Cooperative Warp Execution in Tensor Core for RISC-V GPGPU

Abstract

The rise of Deep Neural Networks (DNNs) has amplified the demand for efficient computation, with General Matrix Multiply (GEMM) operations at their core. While ASICs are efficient but inflexible, GPUs, especially NVIDIA GPUs, equipped with tensor cores, provide a flexible yet high-performance solution for GEMM-based workloads. Previous research and optimizations have largely centered on NVIDIA’s architecture and programming model, which, while effective, can obscure the rationale behind certain design decisions and limit flexibility for further improvements in tensor core designs. In this paper, we present the design and integration of a tensor core into the open-source RISC-V Vortex GPGPU platform, along with a suite of intrinsics designed for GEMM kernel generation.

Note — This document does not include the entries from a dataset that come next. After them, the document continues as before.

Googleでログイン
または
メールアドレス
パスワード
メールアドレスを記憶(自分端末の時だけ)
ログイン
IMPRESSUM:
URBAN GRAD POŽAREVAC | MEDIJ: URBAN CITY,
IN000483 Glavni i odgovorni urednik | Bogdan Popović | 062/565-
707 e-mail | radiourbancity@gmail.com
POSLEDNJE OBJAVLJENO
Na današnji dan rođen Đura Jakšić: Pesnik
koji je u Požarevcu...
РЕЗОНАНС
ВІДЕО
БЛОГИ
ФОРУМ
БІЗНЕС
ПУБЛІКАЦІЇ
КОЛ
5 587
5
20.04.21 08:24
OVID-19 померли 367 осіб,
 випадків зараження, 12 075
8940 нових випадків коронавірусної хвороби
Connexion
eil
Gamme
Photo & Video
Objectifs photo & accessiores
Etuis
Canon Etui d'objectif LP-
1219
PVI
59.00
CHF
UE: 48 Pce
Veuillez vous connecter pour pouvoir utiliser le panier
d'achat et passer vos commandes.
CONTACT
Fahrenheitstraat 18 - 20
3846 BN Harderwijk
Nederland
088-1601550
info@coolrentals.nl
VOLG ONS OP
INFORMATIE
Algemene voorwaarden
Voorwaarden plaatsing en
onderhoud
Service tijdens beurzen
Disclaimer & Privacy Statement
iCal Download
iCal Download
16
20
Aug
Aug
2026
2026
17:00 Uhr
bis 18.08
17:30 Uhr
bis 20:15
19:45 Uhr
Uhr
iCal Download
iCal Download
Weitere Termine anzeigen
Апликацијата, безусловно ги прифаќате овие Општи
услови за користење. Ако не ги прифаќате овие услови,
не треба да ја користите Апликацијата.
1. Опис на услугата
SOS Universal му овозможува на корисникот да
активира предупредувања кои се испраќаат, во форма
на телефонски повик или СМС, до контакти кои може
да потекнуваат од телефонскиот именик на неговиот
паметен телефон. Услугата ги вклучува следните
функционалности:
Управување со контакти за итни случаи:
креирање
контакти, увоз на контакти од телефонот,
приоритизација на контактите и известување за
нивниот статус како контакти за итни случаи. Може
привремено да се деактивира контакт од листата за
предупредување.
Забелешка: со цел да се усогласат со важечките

The analysis conducted on the integration elucidates the connections between GPU system architectural parameters and tensor core configuration. We find that the tensor core is severely under-utilized in many cases and that increased compute capacity does not always imply better performance. Hence, we propose a novel technique, cooperative warp execution in tensor core, which leverages hardware-supported warp cooperation within the tensor core to reduce memory requirements for GEMM operations and boost performance over the baseline tensor core implementation by up to 3x.